Khamenei Opens the Wrong Front: From “UAE Islands” to “Annexing Bahrain”… What Is Tehran Trying to Do?

Riyadh – BETH | Analysis & Insight

 

A Dangerous Message from the Iranian Regime

In an unprecedented escalation, Hossein Shariatmadari — editor-in-chief of Kayhan and the personal representative of Ali Khamenei — published a fierce attack on the Gulf Cooperation Council’s recent statement regarding the three UAE islands.
This time, however, he crossed all political boundaries by directly calling for the annexation of the Kingdom of Bahrain to Iran.

In his article titled “The Grave Piracy Error,” he wrote explicitly:

That the annexation of Bahrain to Iranian territory is “a definite right of Iran and the people of Bahrain.”
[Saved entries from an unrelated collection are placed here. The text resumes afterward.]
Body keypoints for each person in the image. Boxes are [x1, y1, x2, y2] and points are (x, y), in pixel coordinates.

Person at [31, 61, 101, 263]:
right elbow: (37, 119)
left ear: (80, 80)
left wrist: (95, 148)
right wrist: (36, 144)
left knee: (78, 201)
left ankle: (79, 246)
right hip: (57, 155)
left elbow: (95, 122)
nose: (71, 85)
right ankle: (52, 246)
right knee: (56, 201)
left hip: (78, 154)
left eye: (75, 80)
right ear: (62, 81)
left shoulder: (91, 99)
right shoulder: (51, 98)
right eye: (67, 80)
That “the main demand of the people of Bahrain” is to return to their “original homeland, Iran.”

Attacking the UAE, claiming its lands were “formerly known as the Pirate Coast.”
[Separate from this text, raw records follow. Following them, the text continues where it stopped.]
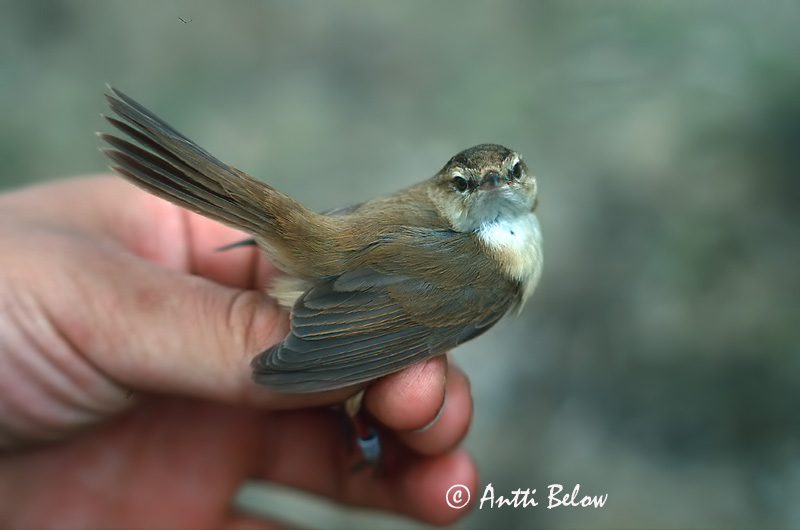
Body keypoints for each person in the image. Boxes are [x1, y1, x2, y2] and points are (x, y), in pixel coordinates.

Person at [0, 176, 477, 528]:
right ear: (445, 190)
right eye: (465, 183)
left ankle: (358, 422)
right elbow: (385, 325)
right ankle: (358, 423)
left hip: (342, 262)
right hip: (340, 278)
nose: (492, 184)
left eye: (510, 173)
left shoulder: (470, 252)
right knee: (403, 393)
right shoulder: (488, 271)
This is not a journalist’s opinion… but a political message from the innermost circle around the Supreme Leader.
That transforms the rhetoric from mere media posturing to exposing genuine strategic intentions.

 

Why Did Tehran Say This Now?

1) Internal Fear… and a Flight Forward

The Iranian regime is experiencing its weakest phase in 20 years:

Crippling inflation

Continuous protests

Power-center clashes

International pressure over the nuclear file

So it manufactures external crises to project the illusion of a “resilient regime.”

 

2) Testing Regional Reactions

Shariatmadari’s remarks are not random.

They are a trial balloon to measure Gulf and global responses.

 

3) A Misreading of the Era — and of the New Gulf

Iran still speaks with the tone of old empires
while the Gulf speaks with the language of:

economy

technology

future

modern sovereignty

It is a 19th-century mindset, in a world racing toward 2030.

 

4) Ignoring the New Balance of Power

Today’s Gulf is not the Gulf of 40 years ago:

Joint defense frameworks

Strategic partnerships with the U.S., Europe, and Asia

Economies far surpassing Iran

A unified position on sovereignty

Any attempt to threaten any Gulf state has become political suicide.

 

This Is Not an Isolated Statement

These remarks intersect with:

Tehran’s rush into a “regional power contest” post-Gaza

Internal messaging that the regime still has “regional authority”

Confusion in Khamenei’s strategic circle after losing:

Iraq to international balancing

Lebanon to collapse

Syria to Russia

Yemen to the international coalition

So the regime searches for a new arena… choosing Bahrain and the UAE rhetorically.

 

Why Does Khamenei Appear as If He Lives in Another Age?

• A rigid ideological framework

Built on imperial nostalgia — not reality.

• A narrow inner circle producing illusions

Advisers telling the Supreme Leader what he wants to hear… not what he must hear.

• Isolation from global shifts

While the world is entering the era of digital sovereignty,
Tehran is still speaking of “provinces” and “annexation.”

• A confrontational mindset frozen in time

Khamenei’s circle still thinks in terms of:
expansion – militias – proxy wars – conflict zones.

While the region has moved to:
economy – development – partnerships – the future.

 

Conclusion

Shariatmadari’s statements are not a slip of the tongue — they are a test message.
But they reveal clearly:

Iran is betting on outdated rhetoric…
in a region that has transformed completely.

The Gulf today is too strong to be shaken and too smart to be provoked.

 

A Question That Must Be Asked

Do Khamenei and his inner circle truly understand what they are saying?

Or has the Iranian regime become controlled by a deep state tied to networks that trade in chaos and weapons?

Or are we witnessing a terrorist organization wrapped in the cloth of a state called “Iran”, acting with the logic of a militia rather than a sovereign nation?

 

Two Closing Observations

▫️ Iran — a wealthy nation with a people longing to live in peace — is today run by a reckless militia and cells tied to terrorist networks.

Iran is a historic country with a people who deserve stability, yet it remains hostage to a narrow ruling circle that approaches the region with the logic of risk and confrontation, not the logic of statehood and responsibility.